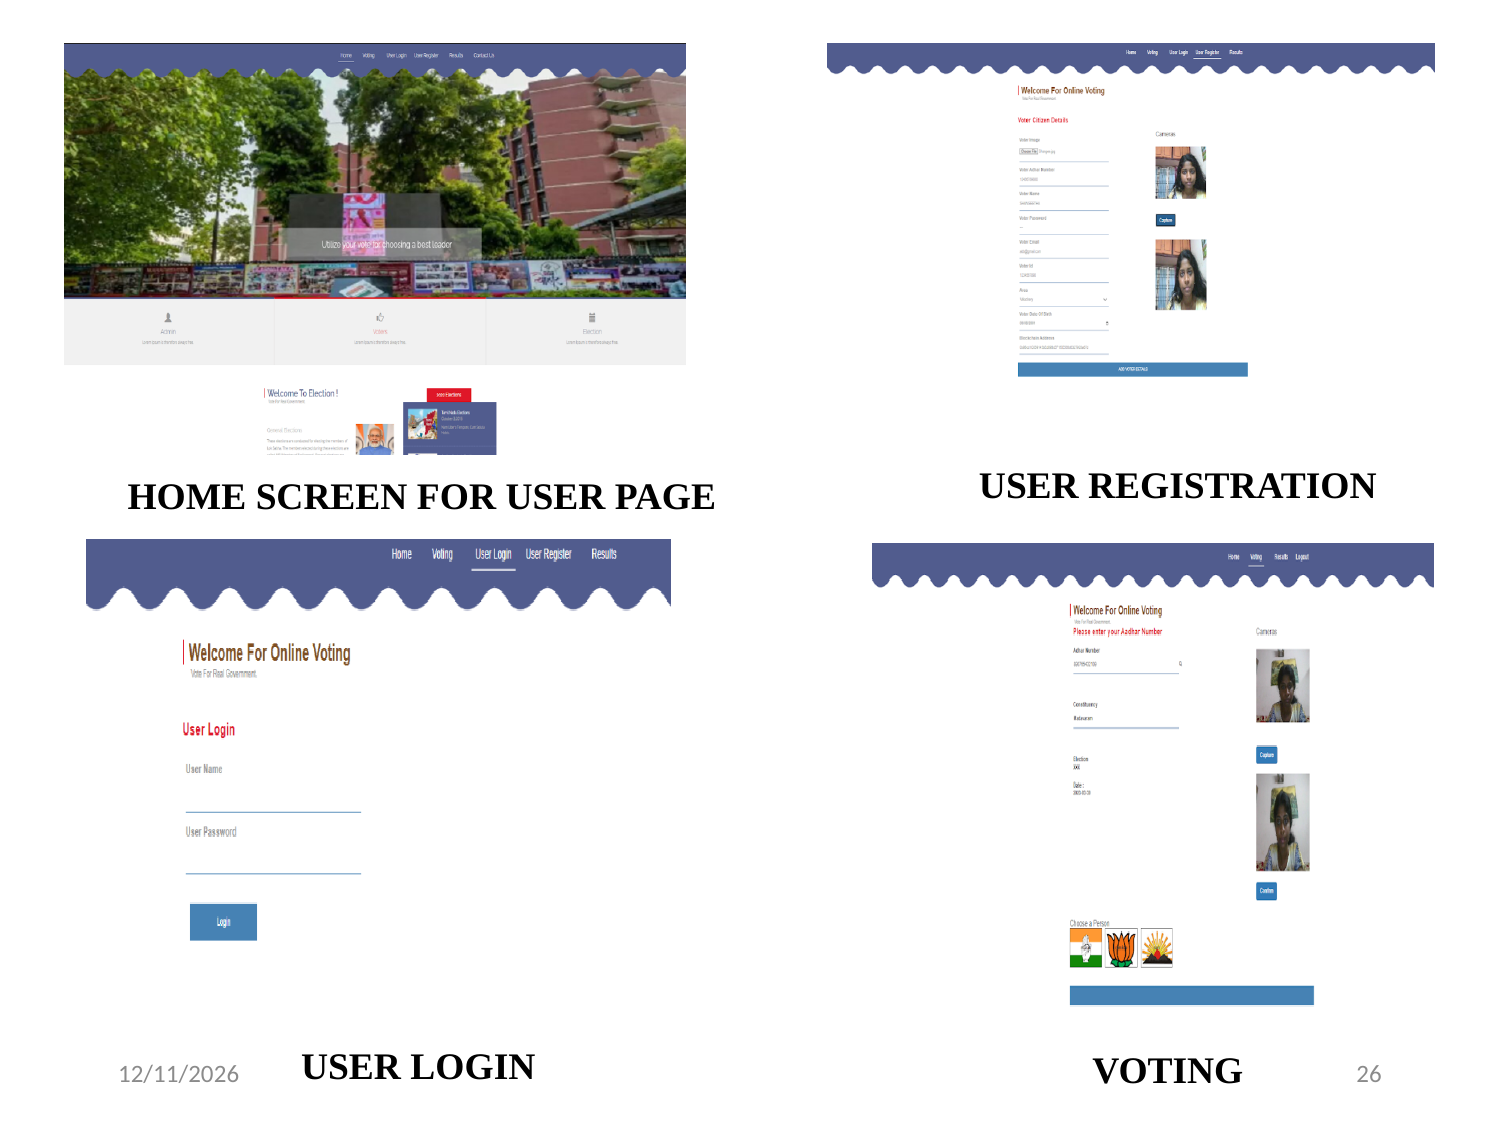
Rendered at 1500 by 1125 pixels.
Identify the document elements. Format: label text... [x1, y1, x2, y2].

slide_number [103, 1046, 441, 1103]
text_box USER LOGIN [286, 1046, 560, 1095]
picture [872, 543, 1434, 1025]
text_box VOTING [1077, 1039, 1268, 1099]
picture [64, 43, 686, 455]
picture [827, 43, 1435, 442]
text_box HOME SCREEN FOR USER PAGE [103, 464, 741, 525]
text_box USER REGISTRATION [964, 453, 1402, 514]
slide_number 26 [1059, 1042, 1397, 1103]
picture [86, 539, 671, 1046]
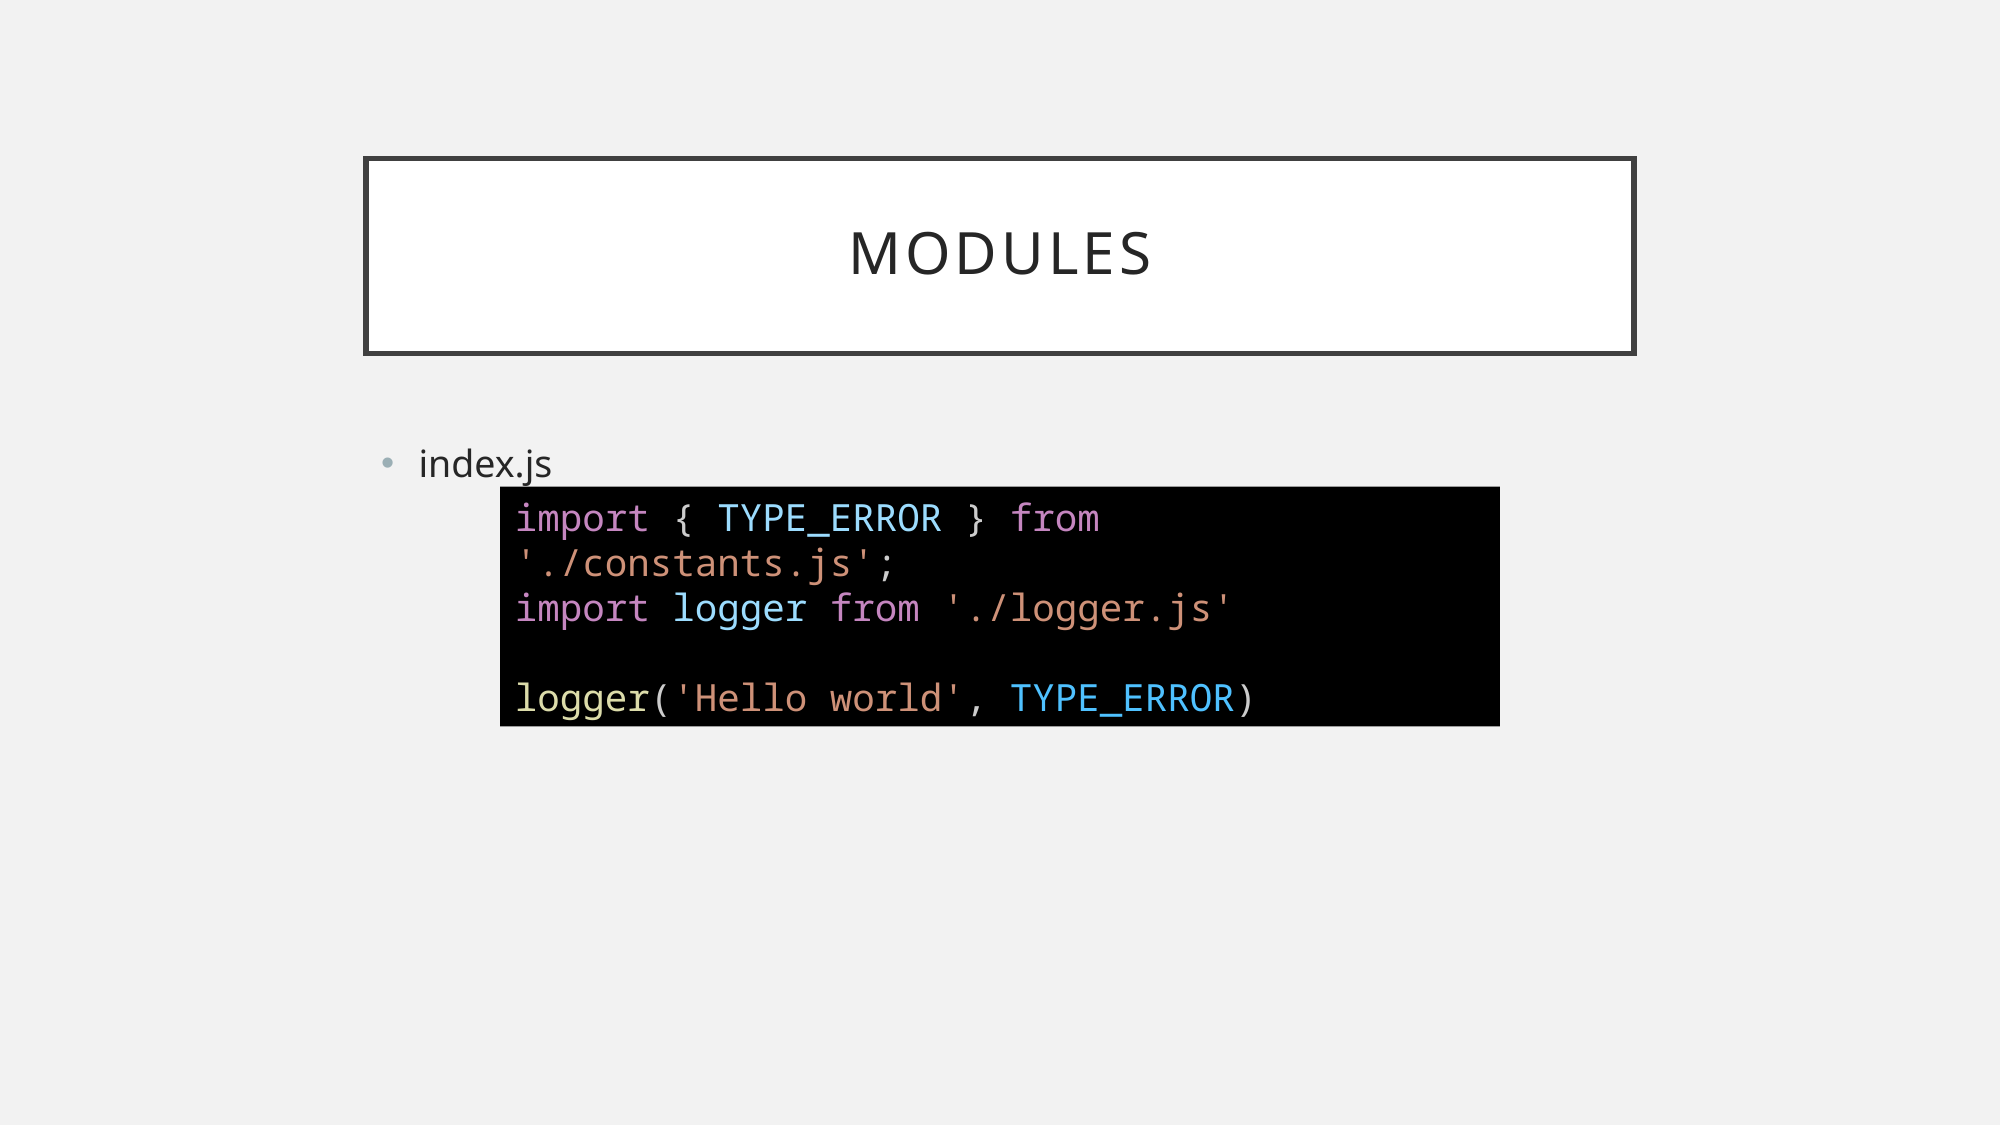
··········
Exercise details
The response should restate the material above word for word and contain no pictures.

The completed task
Rendered at 1500 by 1125 pixels.
Identify the document elements. Format: label text... [x1, y1, x2, y2].

slide_number [103, 1046, 441, 1103]
text_box USER LOGIN [286, 1046, 560, 1095]
picture [872, 543, 1434, 1025]
text_box VOTING [1077, 1039, 1268, 1099]
picture [64, 43, 686, 455]
picture [827, 43, 1435, 442]
text_box HOME SCREEN FOR USER PAGE [103, 464, 741, 525]
text_box USER REGISTRATION [964, 453, 1402, 514]
slide_number 26 [1059, 1042, 1397, 1103]
picture [86, 539, 671, 1046]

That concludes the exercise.